• Records provided:
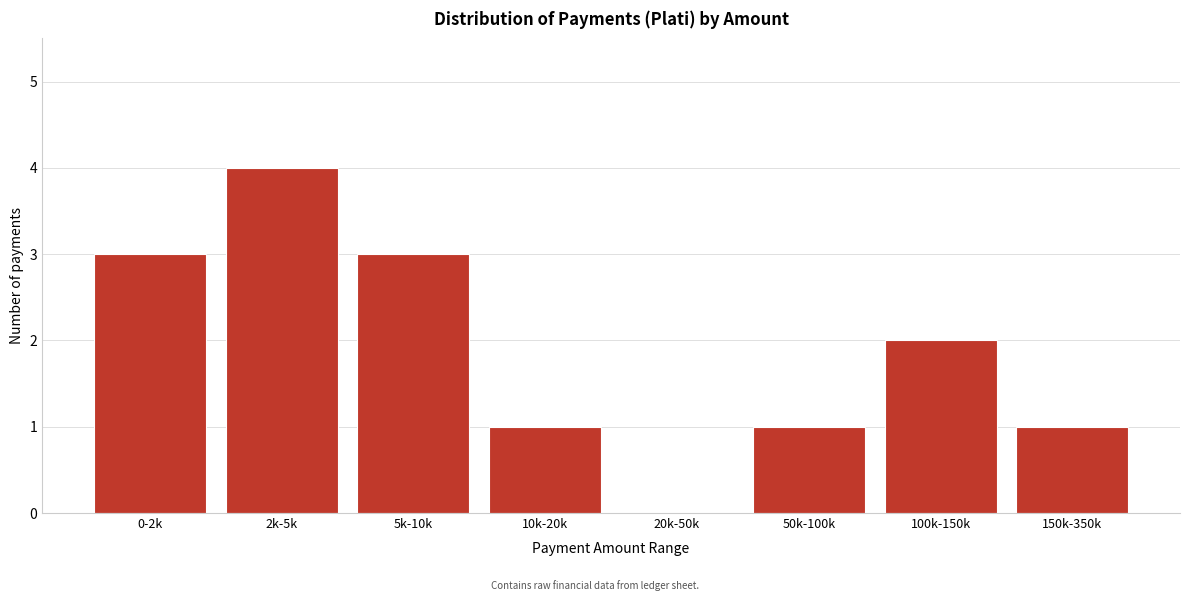

Reading right to left, what are all the values shown in this chart?

150k-350k=1	100k-150k=2	50k-100k=1	20k-50k=0	10k-20k=1	5k-10k=3	2k-5k=4	0-2k=3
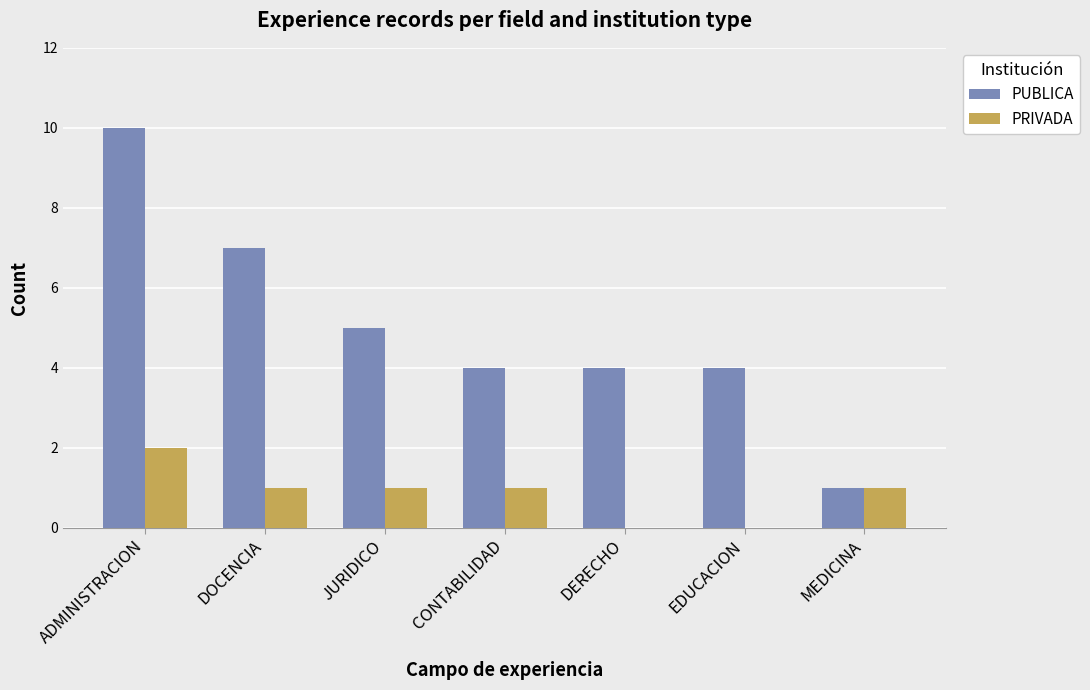

Reading right to left, list all the values displayed in this chart.

PUBLICA: MEDICINA=1	EDUCACION=4	DERECHO=4	CONTABILIDAD=4	JURIDICO=5	DOCENCIA=7	ADMINISTRACION=10
PRIVADA: MEDICINA=1	EDUCACION=0	DERECHO=0	CONTABILIDAD=1	JURIDICO=1	DOCENCIA=1	ADMINISTRACION=2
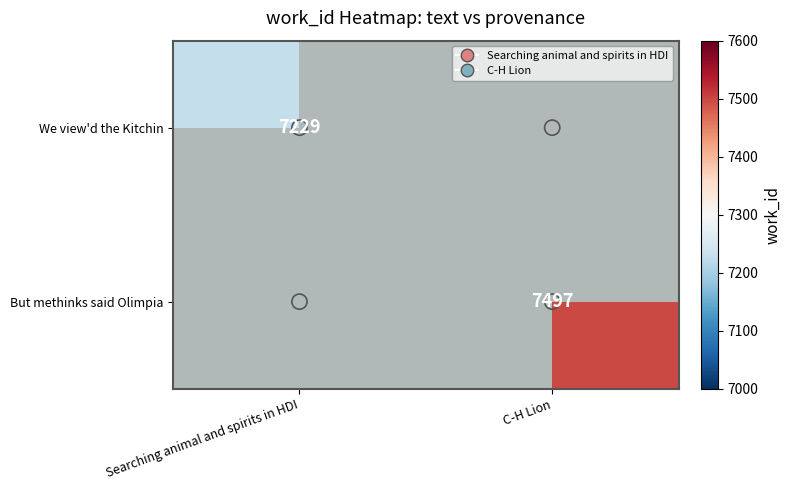

The But methinks said Olimpia series shows 7497.0 at C-H Lion. True or false?

True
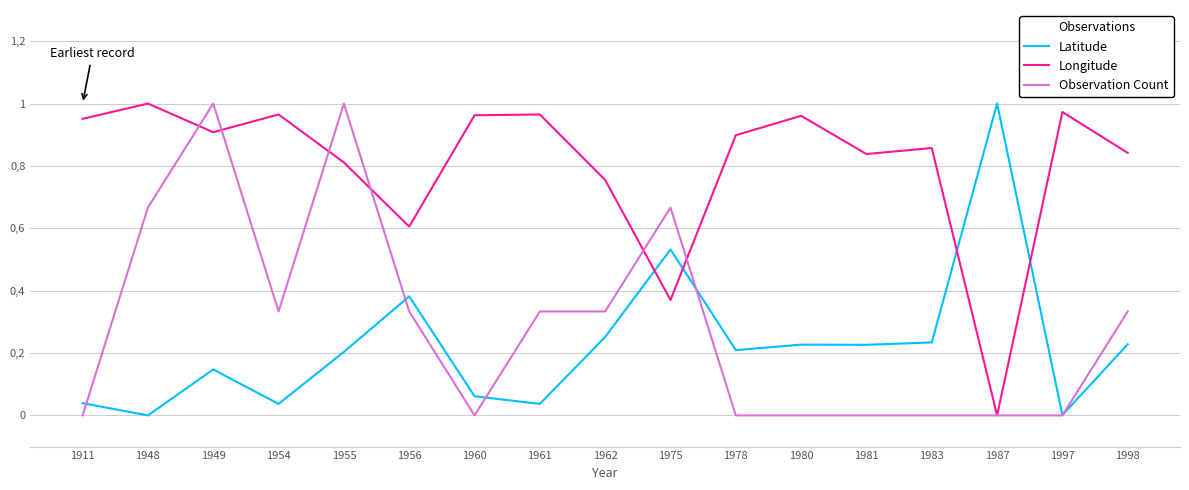

What is the greatest value displayed?

1.0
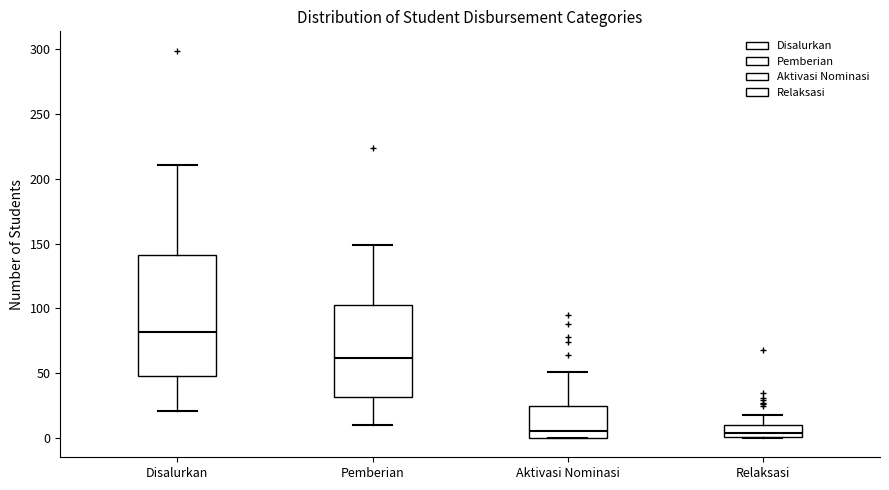

Which box is the tallest, from its lower edge to its upper edge?

Disalurkan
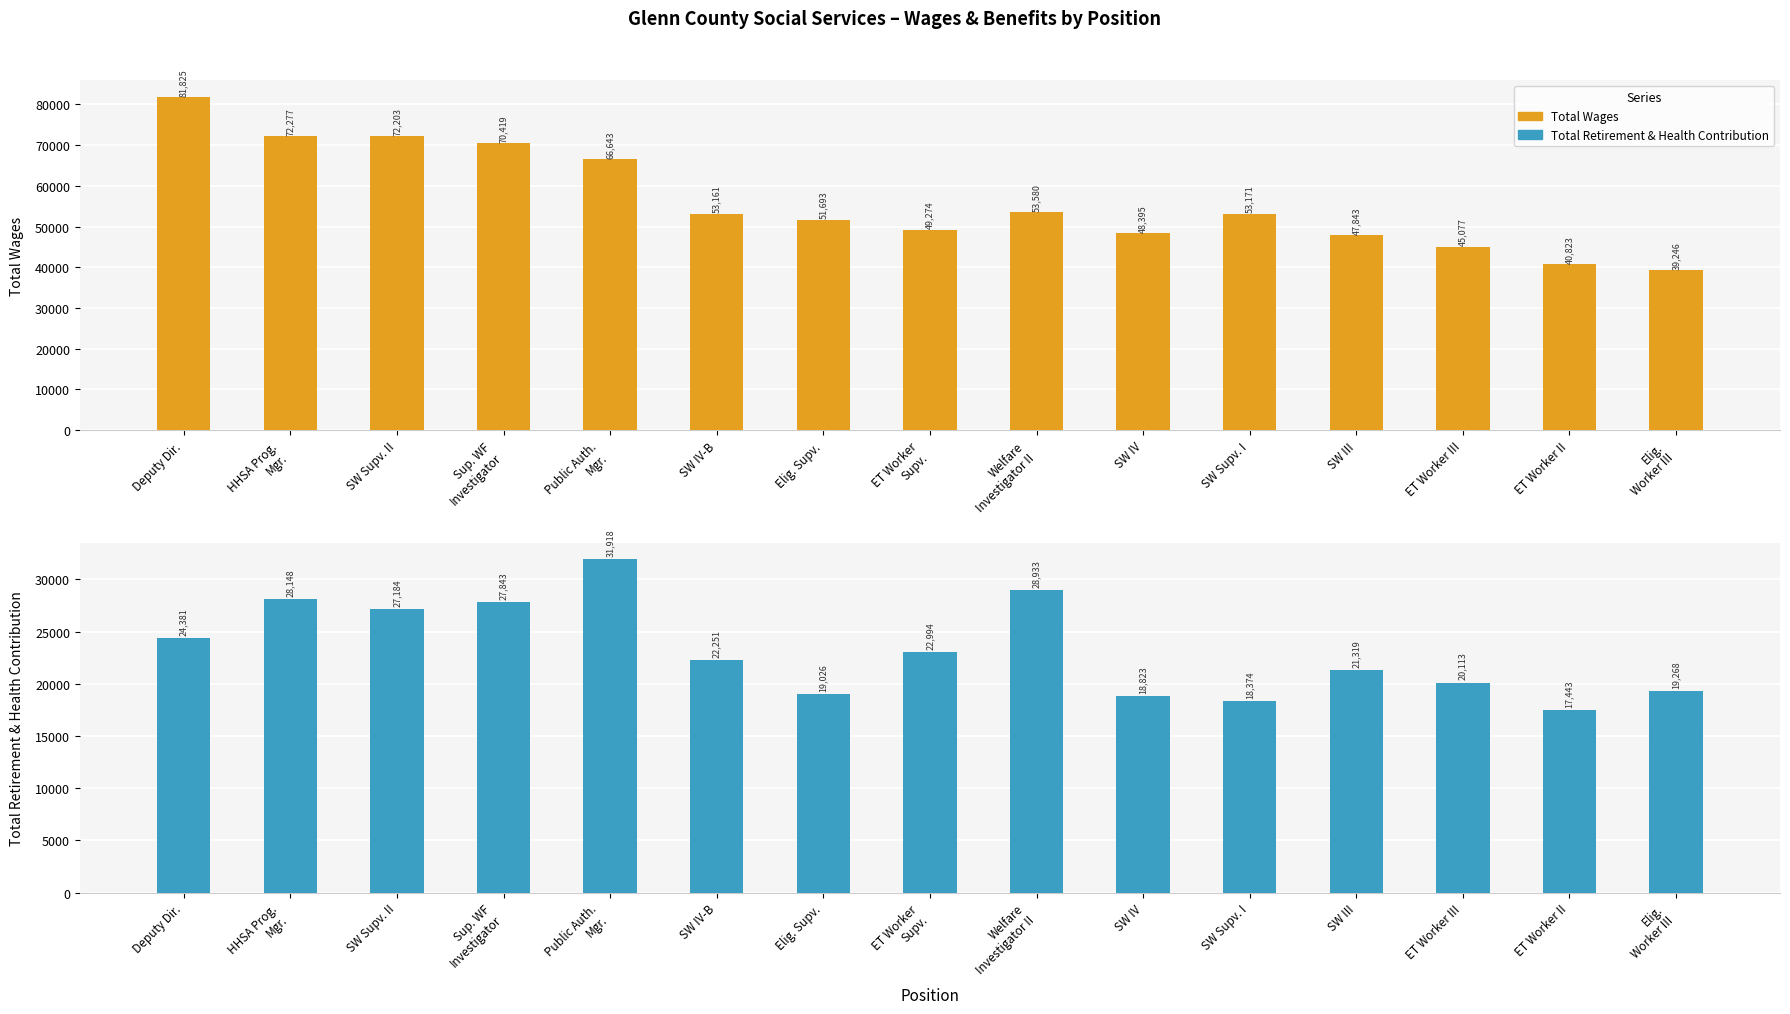

At which category does the chart reach its minimum across all series?

ET Worker II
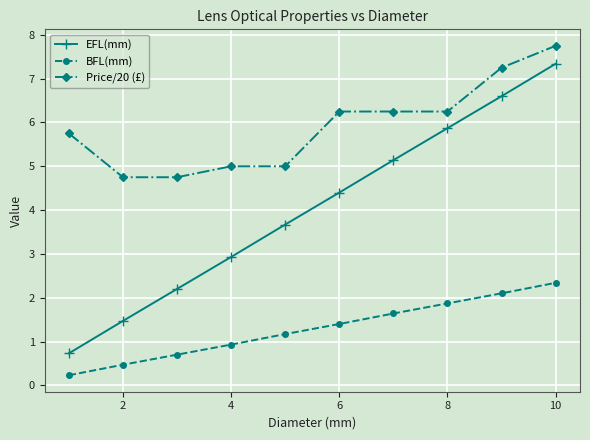

True or false: EFL(mm) and BFL(mm) cross at least once.

False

• What is needed:
Revise the material above so that every occurrence of "Reading right to left" becomes "Reading left to right", leaving all other text as it is. Omit the pictures from your output.

• Solved problem:
Reading left to right, what are all the values shown in this chart?

150k-350k=1	100k-150k=2	50k-100k=1	20k-50k=0	10k-20k=1	5k-10k=3	2k-5k=4	0-2k=3

Reading left to right, list all the values displayed in this chart.

PUBLICA: MEDICINA=1	EDUCACION=4	DERECHO=4	CONTABILIDAD=4	JURIDICO=5	DOCENCIA=7	ADMINISTRACION=10
PRIVADA: MEDICINA=1	EDUCACION=0	DERECHO=0	CONTABILIDAD=1	JURIDICO=1	DOCENCIA=1	ADMINISTRACION=2

The But methinks said Olimpia series shows 7497.0 at C-H Lion. True or false?

True

What is the greatest value displayed?

1.0

Which box is the tallest, from its lower edge to its upper edge?

Disalurkan

At which category does the chart reach its minimum across all series?

ET Worker II

True or false: EFL(mm) and BFL(mm) cross at least once.

False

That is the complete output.